[FEATURE] Narwhals migration for dataframe-agnostic codebase #658

FBruzzesi · 2024-05-07T11:17:02Z

Description

Creating this issue to keep track of which classes/function could benefit from adopting Narwhals.

Class/Function/Module	Status	Related	Notes
`preprocessing.ColumnDropper`	✅	Solved in #655
`preprocessing.ColumnSelector`	✅	Solved in #659
`preprocessing.PandasTypeSelector`	✅	Solved in #670	Consider creating another class `TypeSelector` and deprecate this one
`common.TrainOnlyTransformerMixin`	🔲		Uses specific pandas hashing functionality. I wonder how crucial is to hash the index as well. If it's not we could just use `.to_numpy()` and hash the array data?
`model_selection.TimeGapSplit`	✅	Solved in #668
`model_selection.GroupedTimeSeriesSplit`	🔲		Related to #605
`projections.InformationFilter`	✅	Solved in commit
`meta.RegressionOutlierDetector`	✅	Solved in #665
`meta.hierarchical_predictor.py`	✅	Solved in #667
`meta.grouped_transformer.py`	✅	Solved in #667
`meta.grouped_predictor.py`	✅	Solved in #667
`linear_models._FairClassifier`	✅	Solved in #669
`pandas_utils.py`	🚧	Partially #661	(*)
`datasets.py`	🚫		It would require `read_csv` function

Personally I would wait to have at least preprocessing.pandastransformers.py entire migration before bumping to v0.9.0.

cc @MarcoGorelli @anopsy

(*) Regarding `pandas_utils`

Changing log_step to narwhals is fairly easy (~4 lines of code), however as this decorator is supposed to work for any function that operates on pandas, doing so would limit its functionality. It could be reasonable to add another one which although restricted to narwhals methods, it can interoperate with all its compatible dataframes.

Legend

✅ Done
🚧 WIP
🔲 Not Started
🚫 Won't do

The text was updated successfully, but these errors were encountered:

anopsy · 2024-05-07T11:33:53Z

I'm on it

MarcoGorelli · 2024-05-07T12:04:45Z

Thanks for making this tracker!

I think grouping shouldn't be an issue, there's an example of that here: https://narwhals-dev.github.io/narwhals/basics/dataframe/#example-2-group-by-and-mean

If I remember correctly, TimeGapSplit relies on index alignment, so that one may need a bit more discussion

DeaMariaLeon · 2024-05-08T11:13:50Z

Before this (nice) tracker was opened, I was taking a look at using Narwhals on _FairClassifier per Marco's suggestion.
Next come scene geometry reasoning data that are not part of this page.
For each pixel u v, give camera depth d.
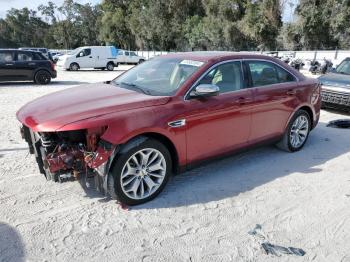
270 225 3.50
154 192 3.90
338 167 5.04
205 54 4.75
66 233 3.27
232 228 3.43
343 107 8.37
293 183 4.46
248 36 39.12
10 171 4.63
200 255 3.02
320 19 32.53
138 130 3.57
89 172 3.68
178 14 51.06
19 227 3.34
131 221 3.50
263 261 2.97
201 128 4.12
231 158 5.27
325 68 21.22
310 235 3.36
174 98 3.97
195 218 3.59
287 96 5.20
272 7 36.66
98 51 25.72
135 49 64.00
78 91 4.51
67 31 85.81
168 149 4.01
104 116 3.51
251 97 4.65
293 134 5.55
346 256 3.07
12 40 100.81
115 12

So, I guess I should change that?

Also, I'm trying to run the tests but I'm having issues installing what's needed. Specifically, pystest is complaining becausecvxpyis not installed. That can't be installed because "Could not build wheels for osqp". I believe there is an issue with the macs with M1/M2. Where can I ask about it? (I don't find a better place than here, sorry)..
Friendly ping to @FBruzzesi, just in case. :-)

FBruzzesi · 2024-05-08T11:27:23Z

Hey @DeaMariaLeon, thanks for the ping. I forgot to add _FairClassifier to the list 🙈 Let me fix that in a moment.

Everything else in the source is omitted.